### TASK INSTRUCTIONS
What lines in the material hold the string "squamous"? Copy out each of them.

### DATA TO USE
================================

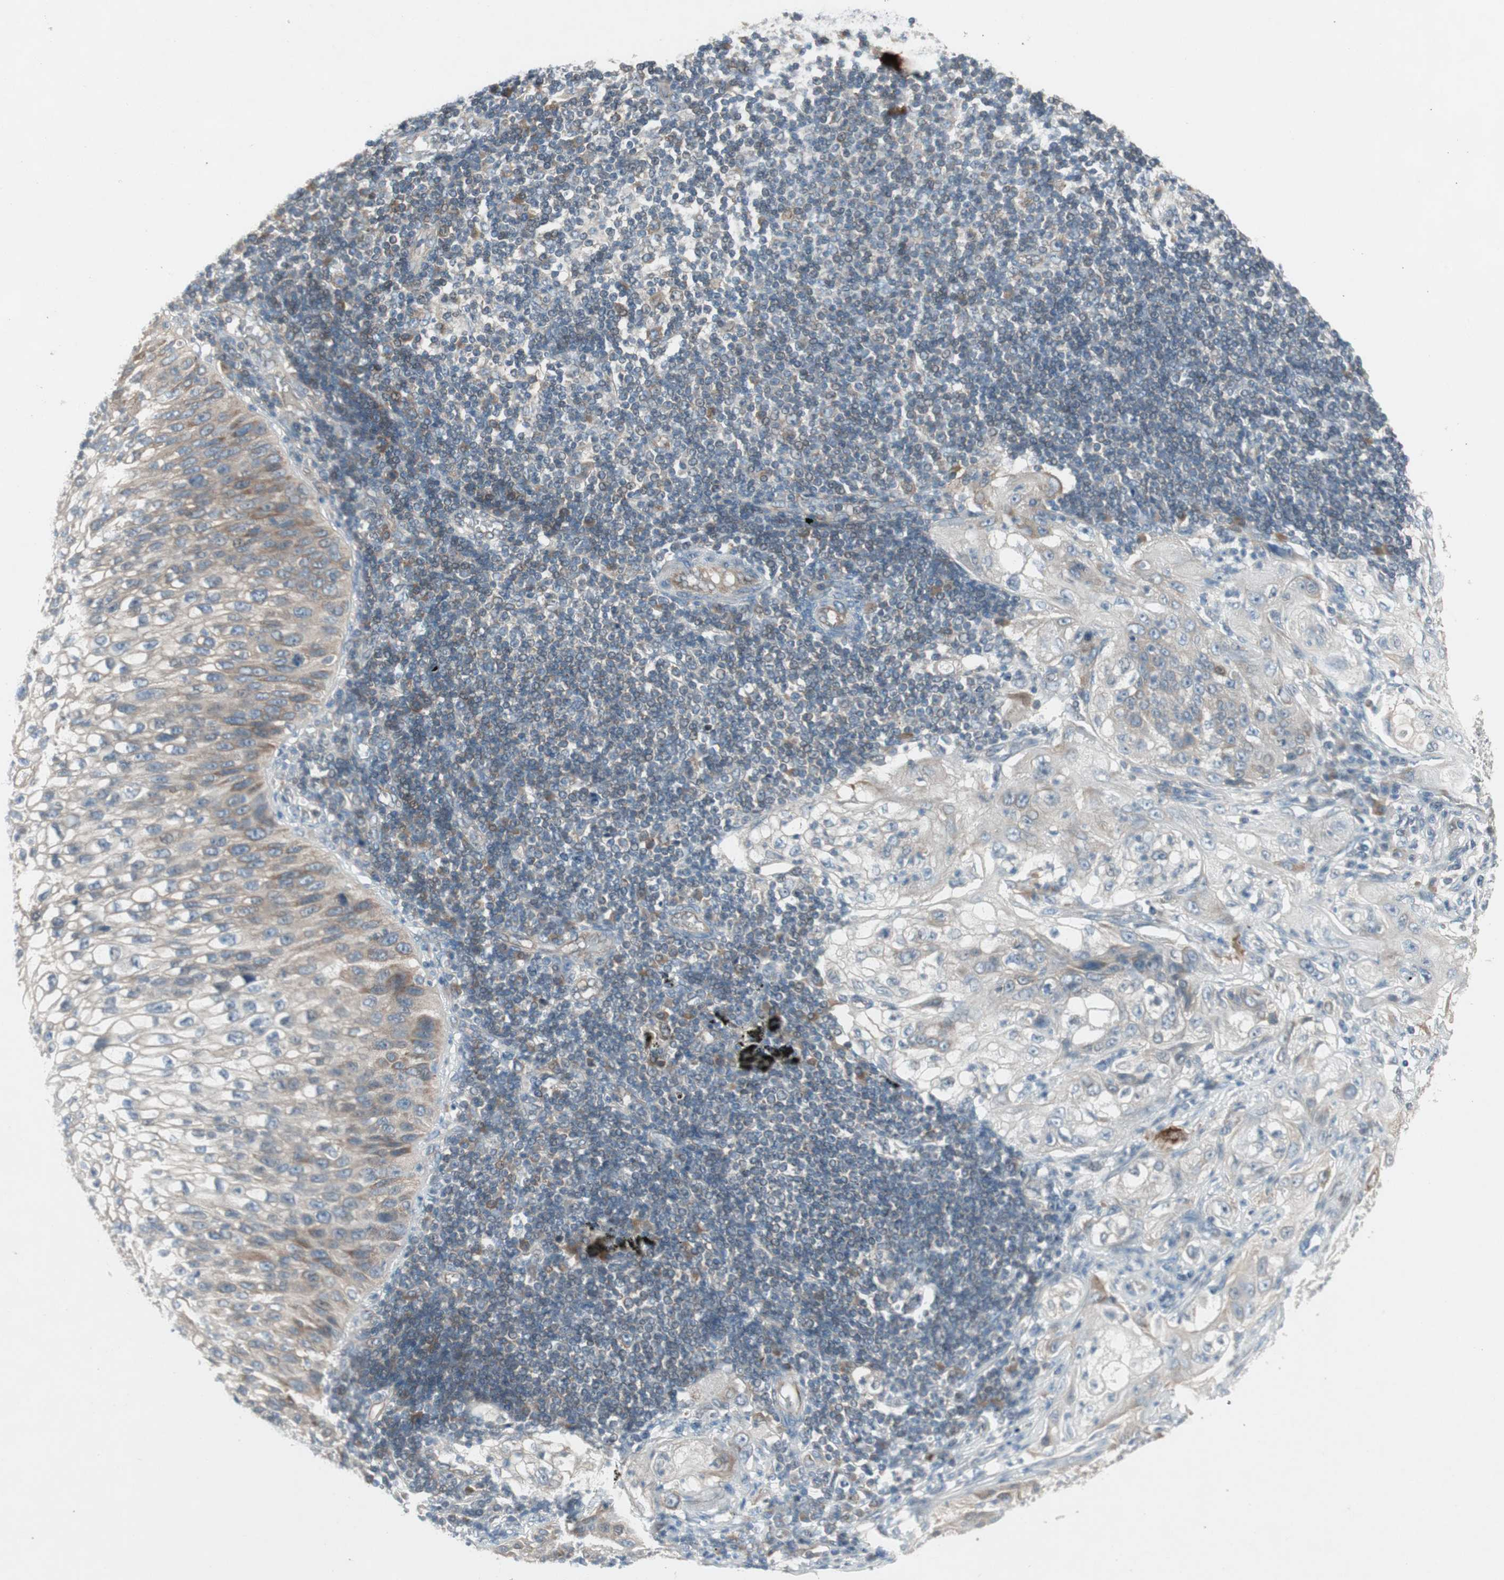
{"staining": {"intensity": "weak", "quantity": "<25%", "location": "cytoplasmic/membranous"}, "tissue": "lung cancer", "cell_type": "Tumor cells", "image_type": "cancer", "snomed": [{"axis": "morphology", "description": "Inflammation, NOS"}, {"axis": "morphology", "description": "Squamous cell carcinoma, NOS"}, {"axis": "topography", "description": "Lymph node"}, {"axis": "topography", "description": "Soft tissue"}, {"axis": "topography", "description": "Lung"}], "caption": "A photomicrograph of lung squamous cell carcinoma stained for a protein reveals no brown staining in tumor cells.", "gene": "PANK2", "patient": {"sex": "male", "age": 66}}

================================

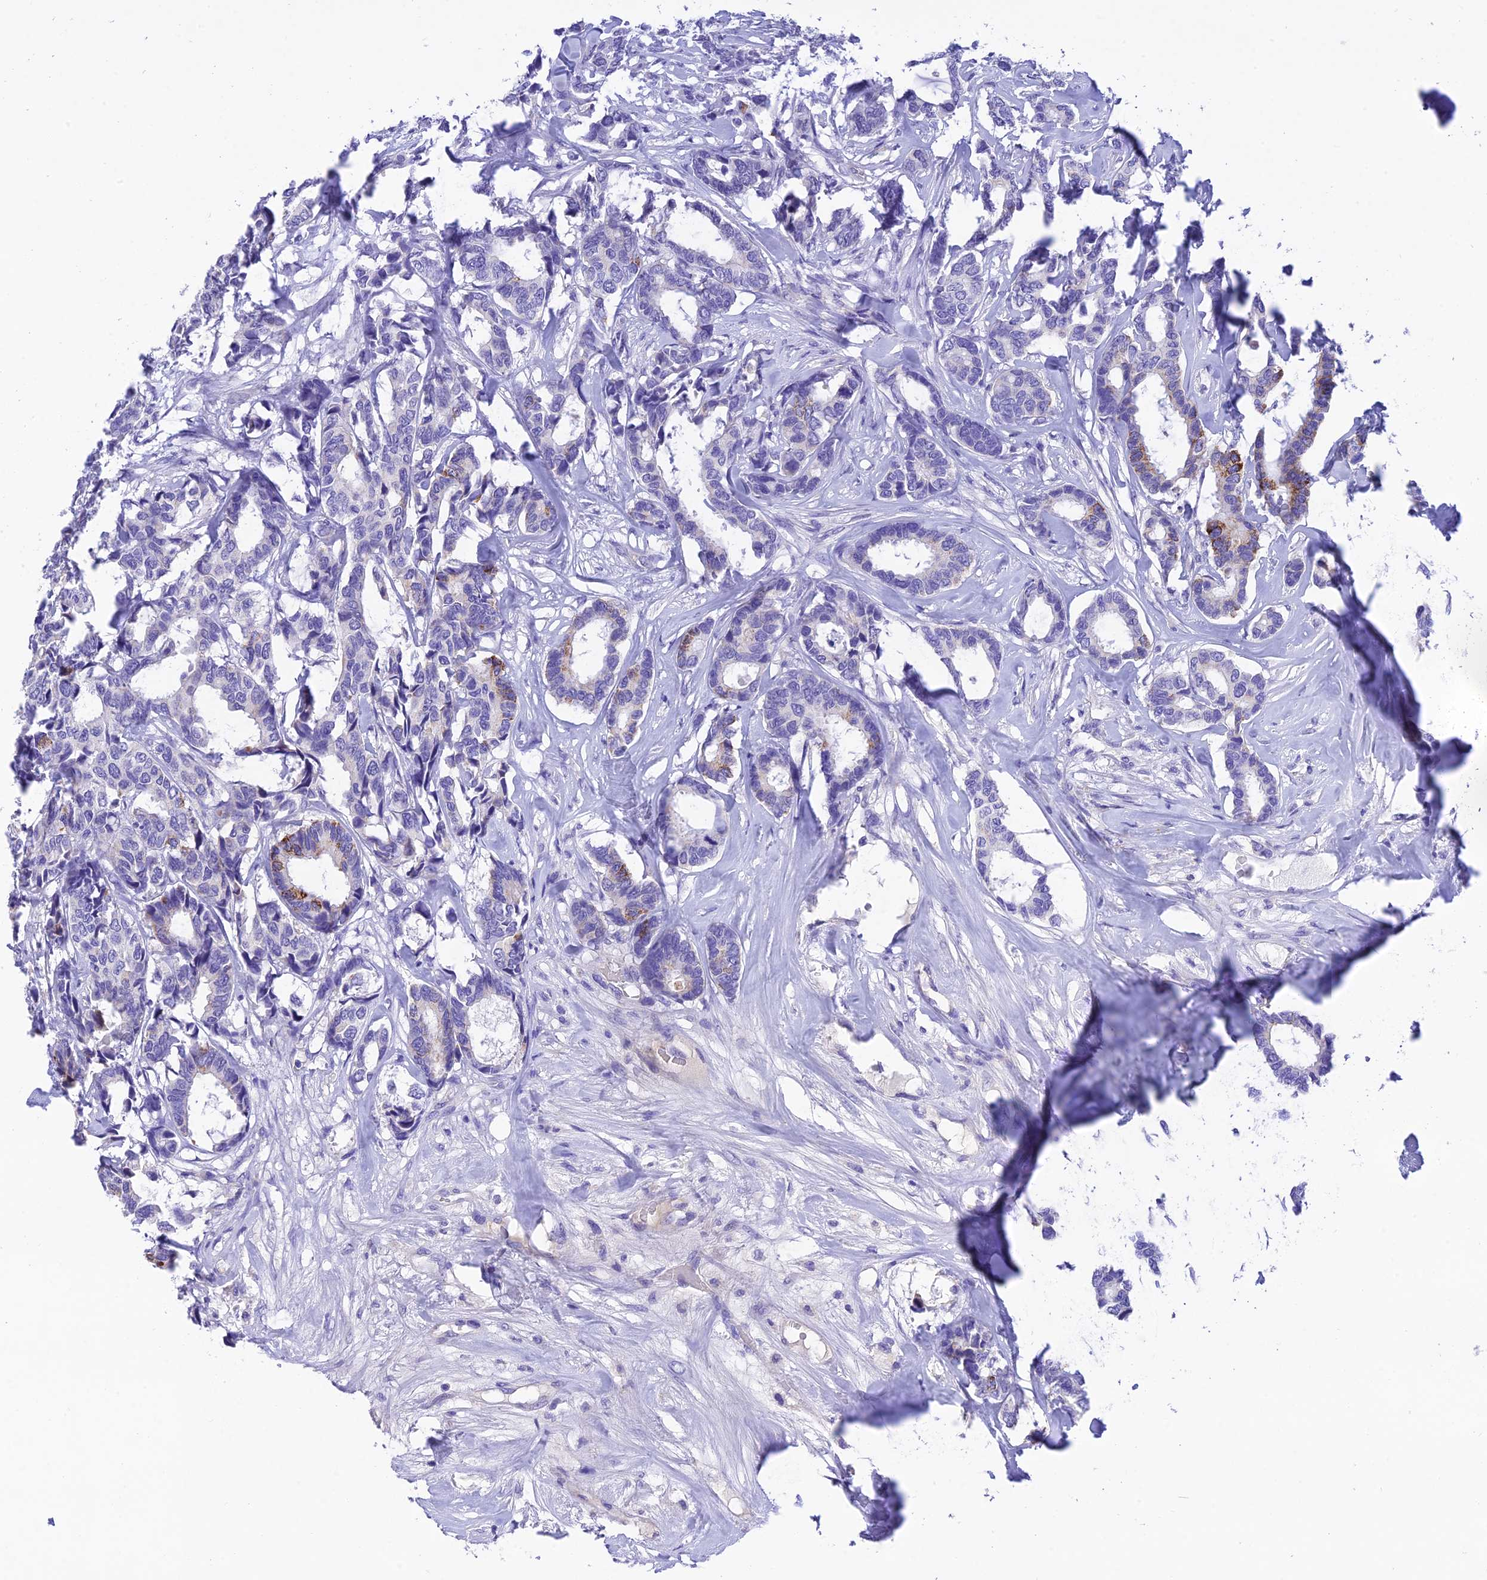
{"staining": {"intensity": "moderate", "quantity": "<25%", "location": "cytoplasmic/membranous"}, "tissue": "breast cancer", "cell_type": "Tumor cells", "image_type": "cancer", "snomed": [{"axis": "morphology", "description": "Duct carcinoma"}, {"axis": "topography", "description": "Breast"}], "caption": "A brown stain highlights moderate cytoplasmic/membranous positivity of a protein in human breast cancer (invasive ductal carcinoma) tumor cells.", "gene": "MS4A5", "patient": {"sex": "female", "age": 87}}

================================

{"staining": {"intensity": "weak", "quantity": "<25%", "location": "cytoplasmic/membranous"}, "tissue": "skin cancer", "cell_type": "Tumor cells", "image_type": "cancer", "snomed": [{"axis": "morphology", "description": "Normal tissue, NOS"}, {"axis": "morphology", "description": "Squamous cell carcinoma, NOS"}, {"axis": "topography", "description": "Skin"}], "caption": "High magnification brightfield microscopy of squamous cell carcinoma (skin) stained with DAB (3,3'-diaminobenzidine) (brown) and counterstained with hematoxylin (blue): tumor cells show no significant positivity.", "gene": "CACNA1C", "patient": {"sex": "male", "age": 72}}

================================

### RESPONSE AREA
{"staining": {"intensity": "weak", "quantity": "<25%", "location": "cytoplasmic/membranous"}, "tissue": "lung cancer", "cell_type": "Tumor cells", "image_type": "cancer", "snomed": [{"axis": "morphology", "description": "Inflammation, NOS"}, {"axis": "morphology", "description": "Squamous cell carcinoma, NOS"}, {"axis": "topography", "description": "Lymph node"}, {"axis": "topography", "description": "Soft tissue"}, {"axis": "topography", "description": "Lung"}], "caption": "A photomicrograph of lung squamous cell carcinoma stained for a protein reveals no brown staining in tumor cells.", "gene": "PANK2", "patient": {"sex": "male", "age": 66}}
{"staining": {"intensity": "weak", "quantity": "<25%", "location": "cytoplasmic/membranous"}, "tissue": "skin cancer", "cell_type": "Tumor cells", "image_type": "cancer", "snomed": [{"axis": "morphology", "description": "Normal tissue, NOS"}, {"axis": "morphology", "description": "Squamous cell carcinoma, NOS"}, {"axis": "topography", "description": "Skin"}], "caption": "High magnification brightfield microscopy of squamous cell carcinoma (skin) stained with DAB (3,3'-diaminobenzidine) (brown) and counterstained with hematoxylin (blue): tumor cells show no significant positivity.", "gene": "CACNA1C", "patient": {"sex": "male", "age": 72}}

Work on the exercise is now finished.